• **TASK REQUIREMENTS**:
1. In the text on polychoric correlation estimates, why did the authors add the degree of skewness to Savalei's simulation design?
2. The text on polychoric correlation estimates includes a note that begins "Our review revealed." List every work that note cites as referencing Savalei's research to support the use of ADD.

____ PAGE EXCERPT

Abstract
In Savalei’s (Citation2011) simulation that evaluated the performance of polychoric correlation estimates in small samples, two methods for treating zero-frequency cells, adding 0.5 (ADD) and doing nothing (NONE), were compared. Savalei tentatively suggested using ADD for binary data and NONE for data with three or more categories. Yet, Savalei’s suggestion could be explained by the skewness of the data distribution being severe for binary data and slight for three-category data. To rule out this alternative explanation, we extended Savalei’s design by incorporating the degree of skewness into our simulation. With slightly skewed data, NONE is recommended due to its high-quality estimates. With severely skewed data, only ADD is recommended for binary data when the skewness of two variables is the same-signed and the underlying correlation is expected to be strong. Methods for improving the polychoric correlation estimates with severely skewed data merit further study.
Notes
1 Our review revealed that Savalei’s (Citation2011) research has been widely referenced in one of the two contexts: (1) to support the use of ADD (e.g., Disabato et al., Citation2019; Jenkins et al., Citation2018; Lacko et al., Citation2022; Lubbe, Citation2019; Recio-Román et al., Citation2021; Schuberth et al., Citation2018) or (2) to substantiate the argument that tables with zero-frequency cells can result in biased polychoric correlation estimates (e.g., Bainter & Forster, Citation2019; DiStefano et al., Citation2018; DiStefano et al., Citation2021; Flora et al., Citation2012; Olvera Astivia, Citation2013; Pendergast et al., Citation2017; Yang & Xia, Citation2019).
2 We sincerely thank Dr. Savalei for her constructive comments on expanding the scope of our work to include additional methods and options beyond NONE and ADD that performed poorly under severely skewed data in our simulations.
3 We also examined the performance of the three additional estimators for slightly skewed data and found that neither of them outperformed NONE. Therefore, in slight skewness, NONE is still recommended to be used.

________
____ DATA SHOWN

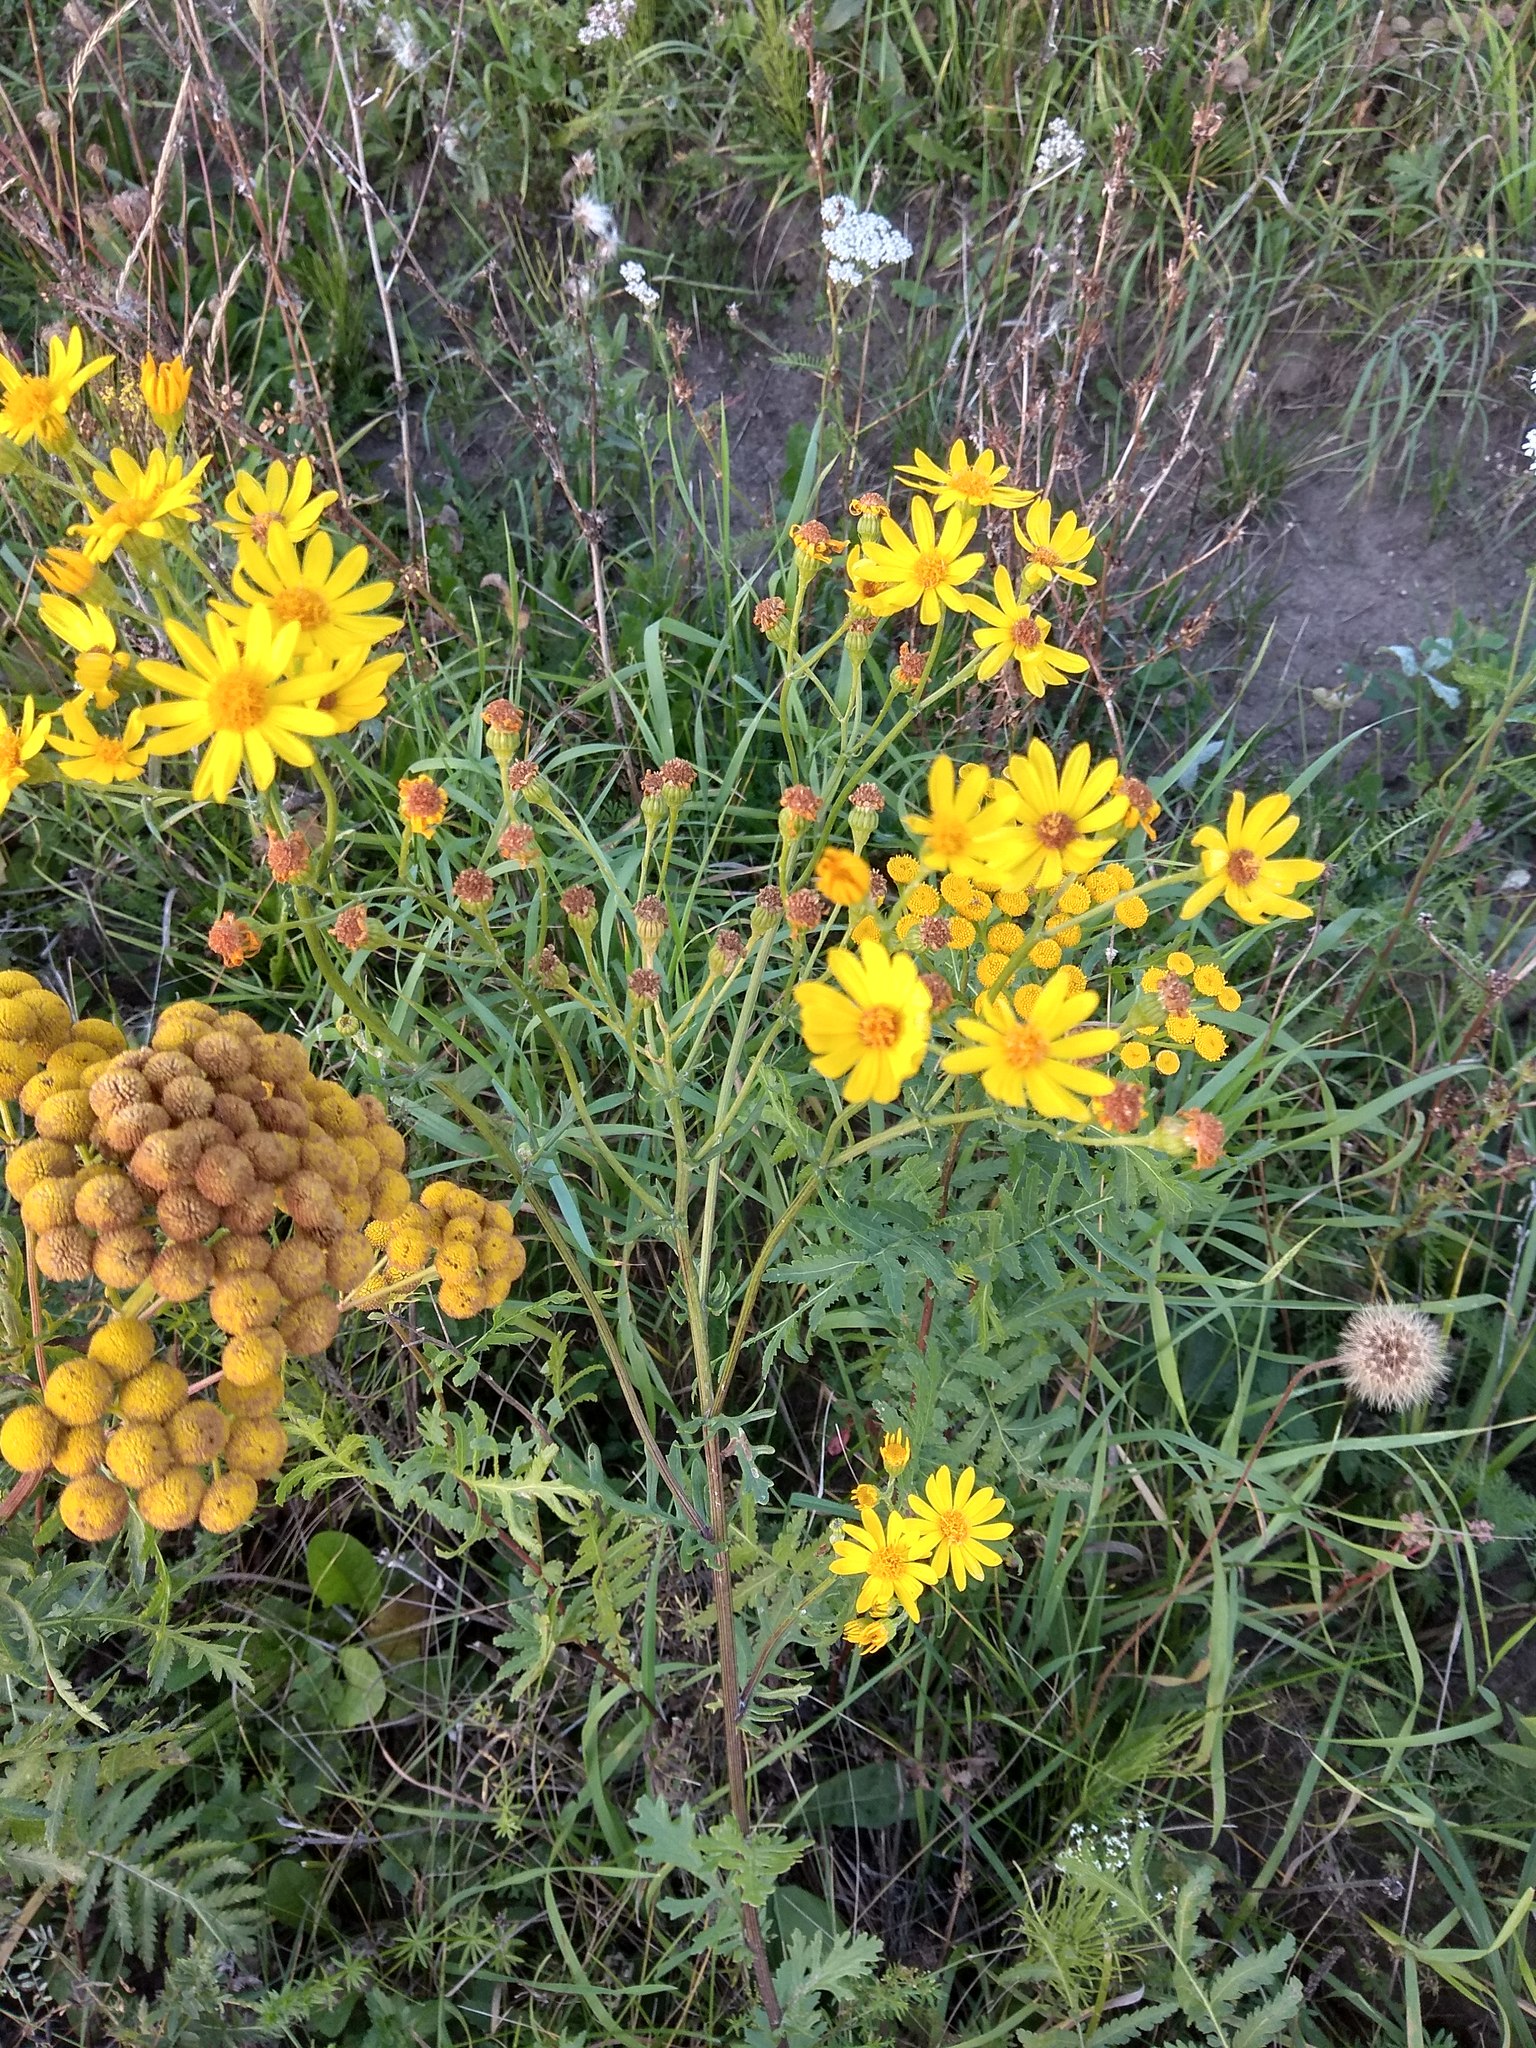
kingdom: Plantae
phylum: Tracheophyta
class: Magnoliopsida
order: Asterales
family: Asteraceae
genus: Jacobaea
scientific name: Jacobaea vulgaris
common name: Stinking willie
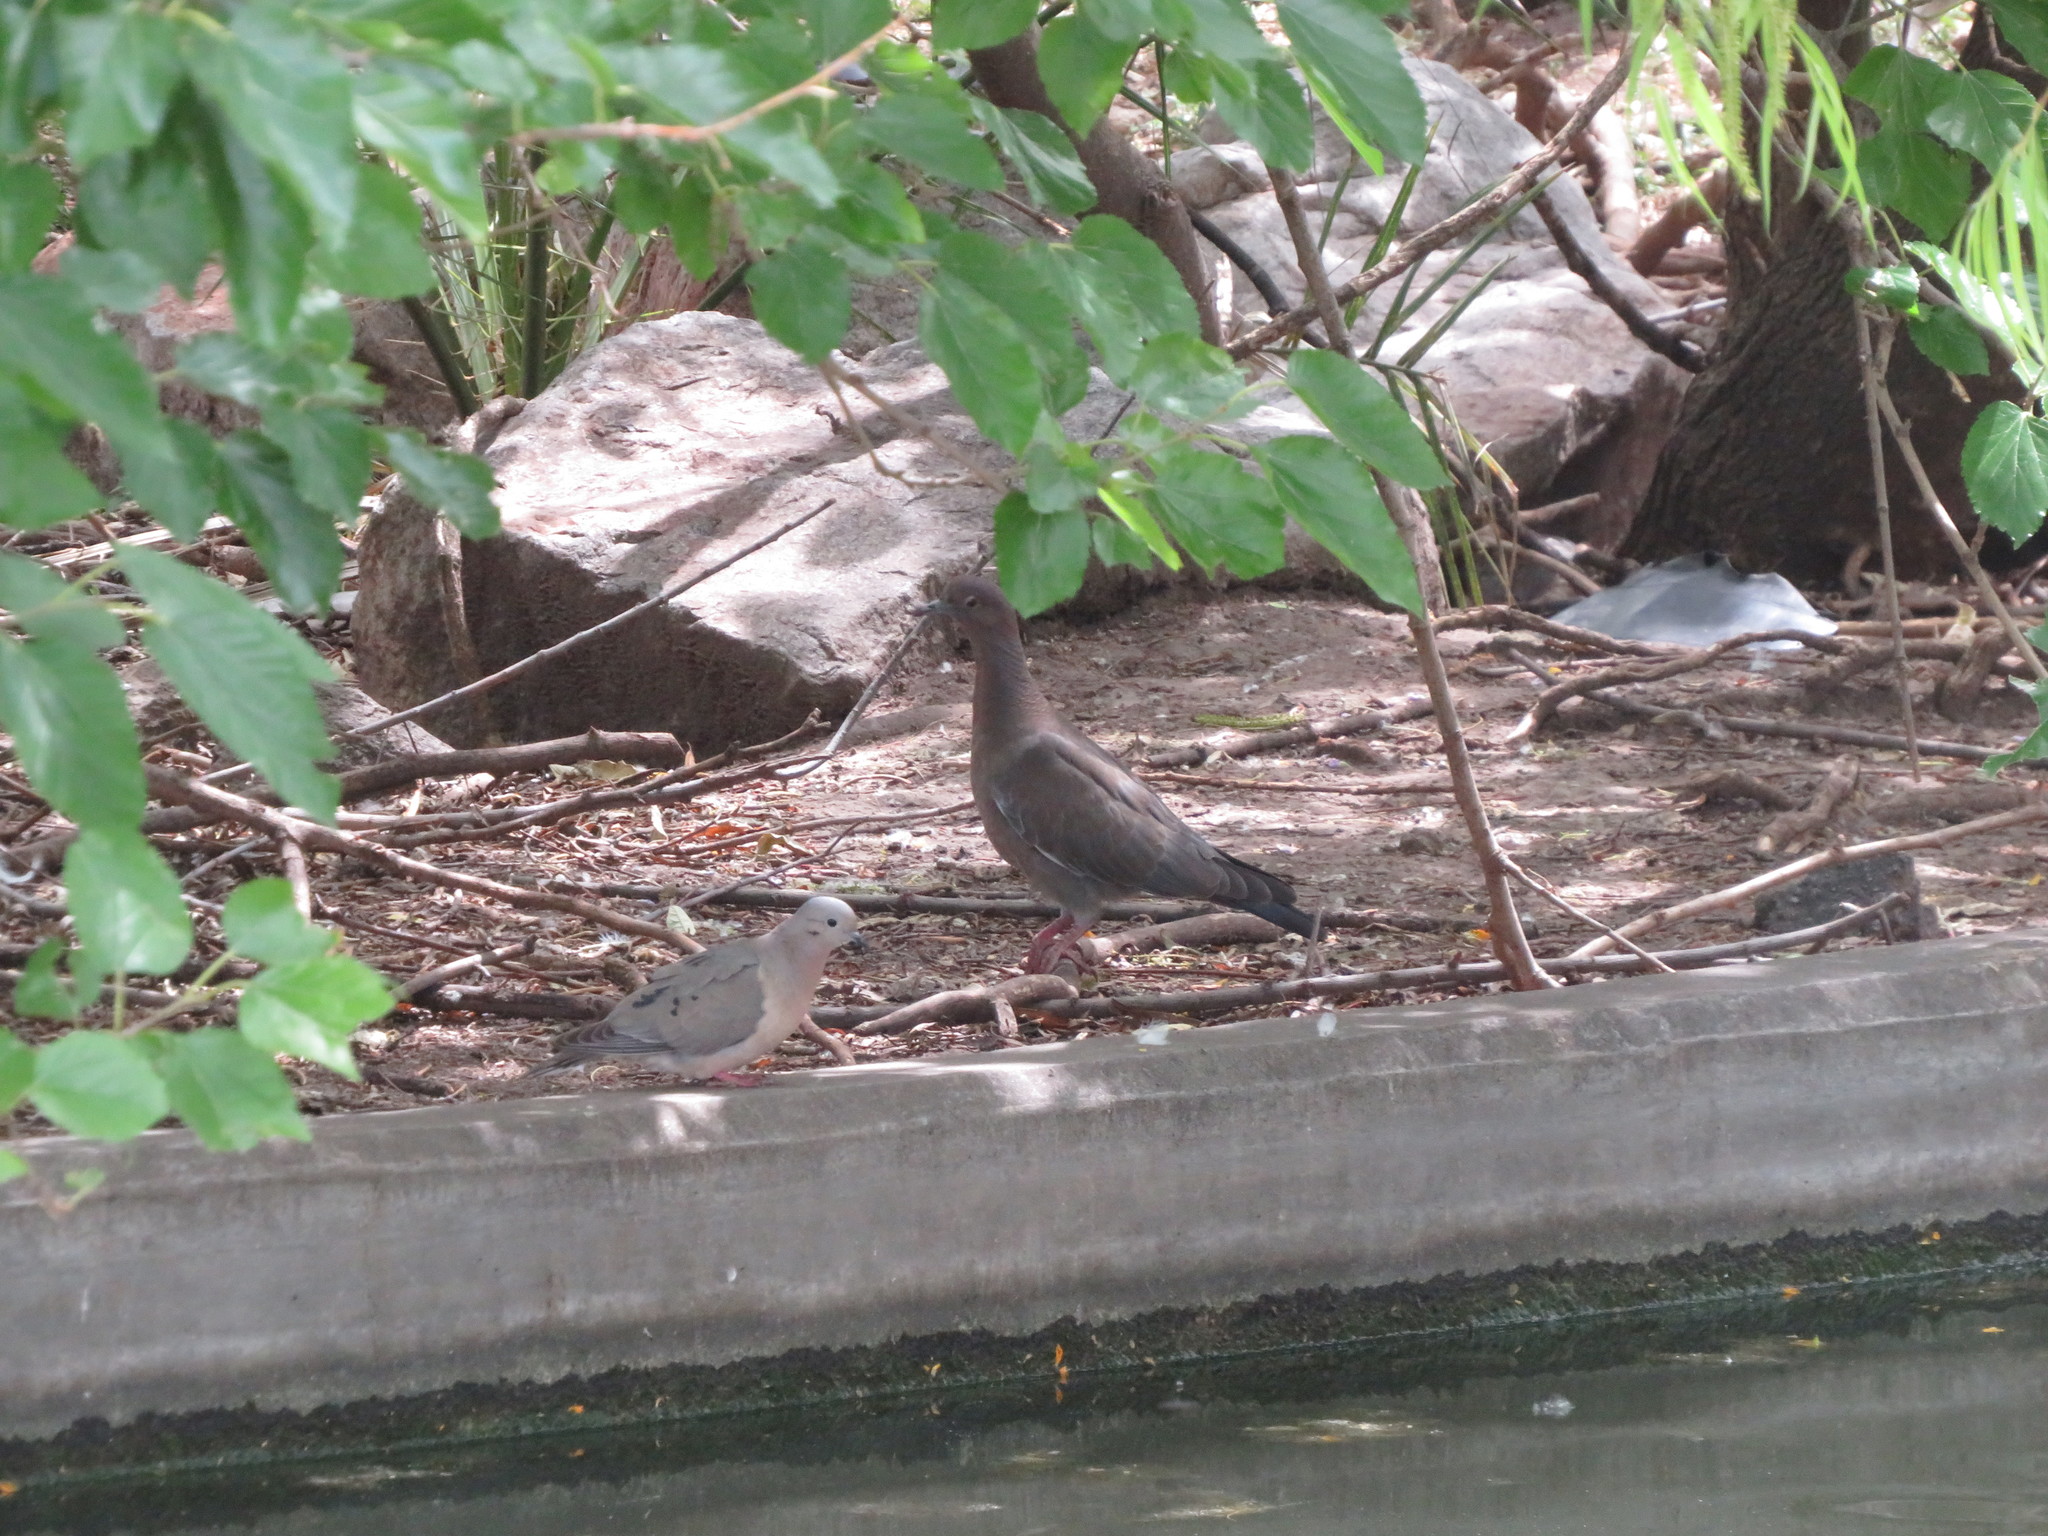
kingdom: Animalia
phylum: Chordata
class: Aves
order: Columbiformes
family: Columbidae
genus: Zenaida
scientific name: Zenaida auriculata
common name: Eared dove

________

• **ANSWERS TO THE PROBLEMS**:
1. Savalei's advice to use ADD for binary data and NONE for data with three or more categories could be explained by another factor. In her design, skewness was severe for the binary data and slight for the three-category data. The authors added skewness to rule out that alternative explanation.

2.
- Disabato et al., 2019
- Jenkins et al., 2018
- Lacko et al., 2022
- Lubbe, 2019
- Recio-Román et al., 2021
- Schuberth et al., 2018